### Introduction
This notebook demonstrates the initial data ingestion process for the **Ethio Ecom NER Analytics** project, focusing on scraping e-commerce data from Telegram channels in Ethiopia. The goal is to collect real-time posts from multiple Telegram channels to build a dataset for Named Entity Recognition (NER) and vendor analytics. The process leverages a custom Telegram scraper built with the `Telethon` library, tailored to handle Amharic text and multimedia content.

---

### Scripts and Imports
- The `scripts.telegram_scraper` module contains the core scraping logic, imported to fetch data from Telegram channels.

In [None]:
import sys
import os
sys.path.append(os.path.abspath(".."))
from scripts.telegram_scraper import scrape_channels

### Data Collection

The `scrape_channels` function is executed asynchronously to fetch messages from the listed Telegram channels. Images are excluded (`download_images=False`) to focus on text data initially, with the option to enable later for multimodal analysis.

In [3]:
channels = ['@ethio_brand_collection', '@modernshoppingcenter', '@qnashcom', '@AwasMart', '@maedbet', '@ZemenExpress']
await scrape_channels(channels, download_images=False)

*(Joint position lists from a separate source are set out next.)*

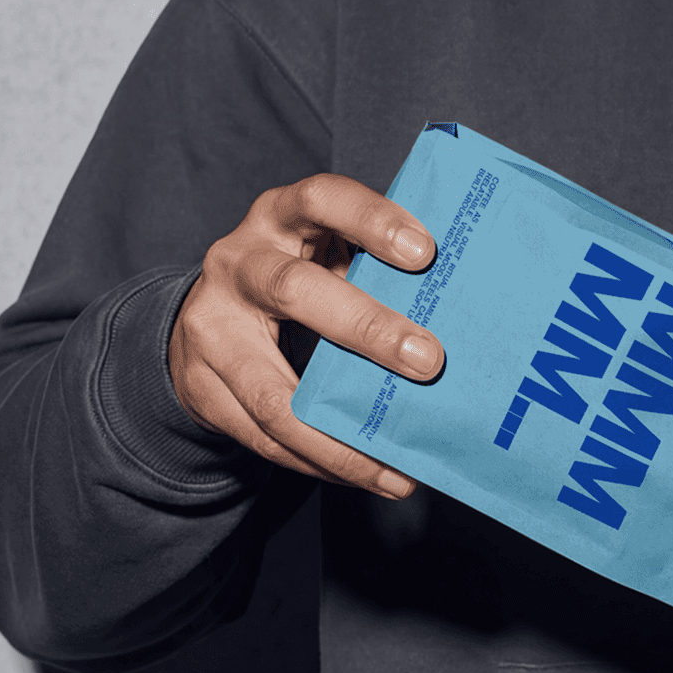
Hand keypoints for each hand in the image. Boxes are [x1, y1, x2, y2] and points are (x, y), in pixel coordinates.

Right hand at [169, 173, 441, 497]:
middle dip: (365, 328)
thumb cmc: (302, 282)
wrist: (209, 323)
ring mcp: (212, 328)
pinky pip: (264, 436)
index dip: (371, 221)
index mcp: (281, 218)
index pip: (322, 198)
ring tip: (397, 469)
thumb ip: (380, 276)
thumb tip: (471, 319)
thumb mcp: (330, 258)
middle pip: (294, 290)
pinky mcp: (202, 388)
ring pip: (270, 390)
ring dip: (339, 435)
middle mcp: (240, 264)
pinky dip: (322, 461)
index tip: (426, 251)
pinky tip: (369, 475)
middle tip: (429, 361)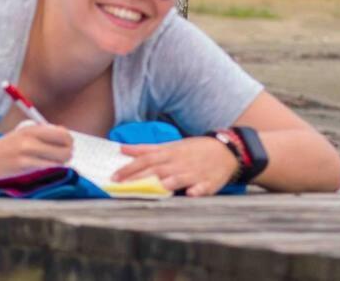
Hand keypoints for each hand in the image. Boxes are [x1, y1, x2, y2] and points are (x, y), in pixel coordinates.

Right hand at [0, 123, 72, 182]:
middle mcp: (30, 138)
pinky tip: (44, 167)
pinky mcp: (24, 166)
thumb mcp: (21, 135)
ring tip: (55, 162)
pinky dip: (50, 168)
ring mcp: (27, 152)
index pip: (61, 132)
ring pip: (59, 158)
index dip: (68, 140)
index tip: (66, 145)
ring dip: (61, 162)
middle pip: (64, 144)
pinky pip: (48, 167)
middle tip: (64, 156)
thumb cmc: (3, 149)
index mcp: (31, 129)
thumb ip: (41, 135)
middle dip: (68, 152)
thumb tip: (63, 136)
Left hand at [114, 137, 238, 196]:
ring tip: (155, 188)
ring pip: (178, 178)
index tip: (114, 176)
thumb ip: (145, 149)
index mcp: (169, 153)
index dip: (129, 168)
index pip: (145, 160)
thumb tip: (122, 149)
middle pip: (157, 170)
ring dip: (167, 182)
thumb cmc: (193, 150)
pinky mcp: (209, 183)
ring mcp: (194, 173)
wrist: (225, 150)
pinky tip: (191, 194)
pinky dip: (197, 191)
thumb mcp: (169, 146)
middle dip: (139, 177)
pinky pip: (203, 188)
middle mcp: (179, 163)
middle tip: (122, 185)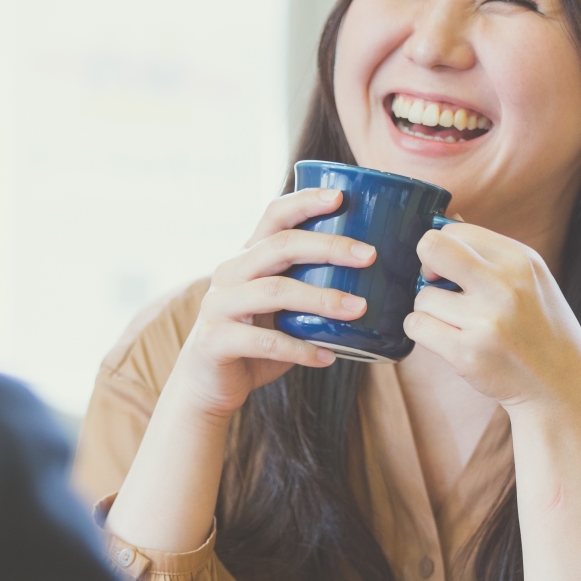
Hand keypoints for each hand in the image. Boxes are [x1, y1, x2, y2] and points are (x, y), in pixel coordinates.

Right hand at [164, 188, 376, 419]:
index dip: (305, 202)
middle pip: (280, 246)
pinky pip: (265, 342)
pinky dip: (301, 349)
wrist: (208, 383)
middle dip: (328, 247)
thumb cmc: (256, 340)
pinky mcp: (216, 340)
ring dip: (321, 299)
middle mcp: (230, 272)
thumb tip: (372, 279)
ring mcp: (219, 305)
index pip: (274, 215)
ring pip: (275, 291)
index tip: (340, 197)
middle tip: (368, 255)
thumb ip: (307, 286)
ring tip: (358, 308)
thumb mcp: (279, 306)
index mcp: (247, 257)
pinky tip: (327, 357)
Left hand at [404, 221, 580, 416]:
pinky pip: (416, 326)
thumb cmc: (538, 327)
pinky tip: (446, 339)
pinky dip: (423, 331)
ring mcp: (486, 321)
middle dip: (423, 265)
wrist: (559, 385)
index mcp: (520, 260)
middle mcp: (504, 285)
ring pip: (422, 297)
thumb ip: (488, 252)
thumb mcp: (530, 279)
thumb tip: (443, 221)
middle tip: (435, 285)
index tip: (449, 269)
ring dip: (430, 310)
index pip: (455, 230)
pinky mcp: (467, 353)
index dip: (443, 249)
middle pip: (431, 248)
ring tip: (457, 324)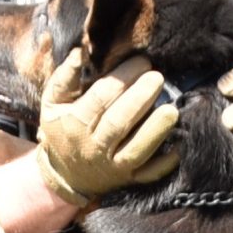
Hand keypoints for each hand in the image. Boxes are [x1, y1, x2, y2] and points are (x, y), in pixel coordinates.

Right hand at [36, 49, 179, 206]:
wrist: (67, 174)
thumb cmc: (63, 129)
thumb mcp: (53, 104)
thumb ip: (64, 78)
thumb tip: (79, 52)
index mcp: (74, 124)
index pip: (99, 99)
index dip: (121, 79)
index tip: (142, 61)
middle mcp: (93, 147)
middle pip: (118, 123)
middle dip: (140, 99)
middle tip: (158, 77)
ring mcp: (113, 166)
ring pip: (135, 150)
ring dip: (155, 130)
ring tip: (172, 109)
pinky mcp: (130, 179)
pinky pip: (150, 174)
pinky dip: (166, 162)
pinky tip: (179, 144)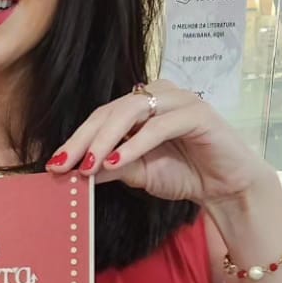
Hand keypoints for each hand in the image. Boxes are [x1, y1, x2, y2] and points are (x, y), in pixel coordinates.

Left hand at [48, 79, 271, 206]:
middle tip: (62, 165)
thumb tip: (74, 171)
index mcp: (141, 105)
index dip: (76, 140)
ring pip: (131, 113)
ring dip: (105, 140)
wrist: (226, 186)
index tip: (54, 164)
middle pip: (110, 112)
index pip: (100, 118)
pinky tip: (118, 161)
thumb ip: (110, 167)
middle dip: (83, 140)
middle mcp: (158, 96)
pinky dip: (136, 144)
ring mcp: (179, 100)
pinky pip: (160, 125)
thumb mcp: (138, 173)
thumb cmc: (184, 173)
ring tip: (87, 165)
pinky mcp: (198, 113)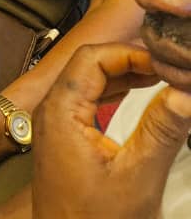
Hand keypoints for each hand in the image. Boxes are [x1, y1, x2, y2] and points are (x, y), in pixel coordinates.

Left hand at [31, 43, 190, 218]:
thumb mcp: (137, 178)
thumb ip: (160, 131)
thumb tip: (185, 92)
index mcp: (61, 109)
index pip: (91, 57)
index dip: (130, 53)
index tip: (166, 63)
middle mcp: (52, 109)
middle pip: (88, 66)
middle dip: (130, 60)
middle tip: (170, 68)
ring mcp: (56, 123)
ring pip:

Attempt 1 at connecting failed: TimeoutError: 
Attempt 2 at connecting failed: TimeoutError: 


Signed in successfully as ｲ乇刀丂ﾑ乇ﾘ; remember to not break the ToS or you will risk an account ban!
✅ Scraped data from @ethio_brand_collection
✅ Scraped data from @modernshoppingcenter
✅ Scraped data from @qnashcom
✅ Scraped data from @AwasMart
✅ Scraped data from @maedbet
✅ Scraped data from @ZemenExpress


### Explanation of the Output
The output log indicates the scraping process's success after overcoming initial connection issues. The `scrape_channels` function:
- Connects to Telegram using credentials stored in a `.env` file (`TG_API_ID`, `TG_API_HASH`, `phone`).
- Iterates over each channel, fetching up to 10,000 messages per channel.
- Writes data to `../data/raw/telegram_data.csv` with columns: `Channel Title`, `Channel Username`, `ID`, `Message`, `Date`, `Media Path`.
- Skips image downloads (as `download_images=False`), storing only text and metadata.

### Insights
- **Connection Failures:** The `TimeoutError` suggests potential network instability or Telegram API throttling. Consider adding retry logic with exponential backoff in future iterations.
- **Success Rate:** All channels were scraped successfully after login, confirming the script's functionality.
- **Data Storage:** Data is saved in a structured CSV, ready for preprocessing and NER labeling tasks outlined in the project.

---

### Next Steps
1. **Data Validation:** Verify the CSV content for completeness and Amharic text integrity.
2. **Preprocessing:** Tokenize and normalize the scraped text in a separate notebook.

This notebook serves as the foundation for the data ingestion pipeline, setting the stage for downstream NER model fine-tuning and vendor analytics.